Saved entries
= Beginning of Section =
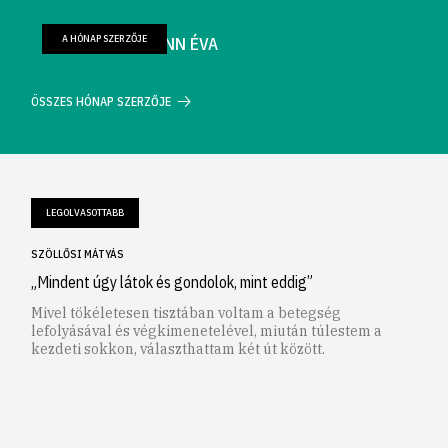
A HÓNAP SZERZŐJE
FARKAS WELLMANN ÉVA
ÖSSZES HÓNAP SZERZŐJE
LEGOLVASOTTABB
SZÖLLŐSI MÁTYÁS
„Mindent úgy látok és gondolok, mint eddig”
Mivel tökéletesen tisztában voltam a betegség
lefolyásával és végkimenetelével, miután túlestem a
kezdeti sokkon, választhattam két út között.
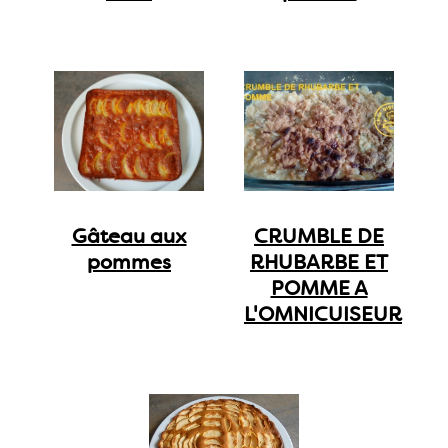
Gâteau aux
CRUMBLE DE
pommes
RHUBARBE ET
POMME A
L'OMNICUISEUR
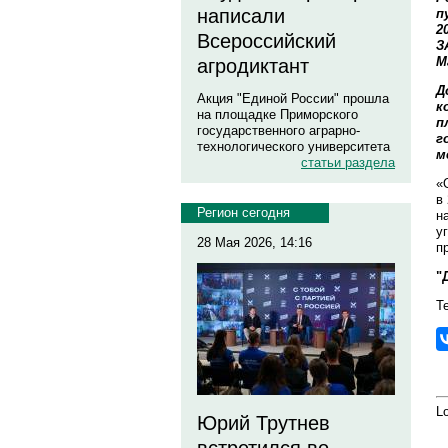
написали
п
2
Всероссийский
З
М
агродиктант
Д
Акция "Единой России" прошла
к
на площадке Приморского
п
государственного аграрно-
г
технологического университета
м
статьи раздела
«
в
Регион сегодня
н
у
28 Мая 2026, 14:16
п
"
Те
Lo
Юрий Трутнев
= End of Section =
▸ **TASK ITEM**: What's needed here is an exact repeat of all the records above, pictures excluded.

▸ **REPLY TO THE TASK**:
A HÓNAP SZERZŐJE
FARKAS WELLMANN ÉVA
ÖSSZES HÓNAP SZERZŐJE
LEGOLVASOTTABB
SZÖLLŐSI MÁTYÁS
„Mindent úgy látok és gondolok, mint eddig”
Mivel tökéletesen tisztában voltam a betegség
lefolyásával és végkimenetelével, miután túlestem a
kezdeti sokkon, választhattam két út között.
Gâteau aux
CRUMBLE DE
pommes
RHUBARBE ET
POMME A
L'OMNICUISEUR
написали
п
2
Всероссийский
З
М
агродиктант
Д
Акция "Единой России" прошла
к
на площадке Приморского
п
государственного аграрно-
г
технологического университета
м
статьи раздела
«
в
Регион сегодня
н
у
28 Мая 2026, 14:16
п
"
Те
Lo
Юрий Трутнев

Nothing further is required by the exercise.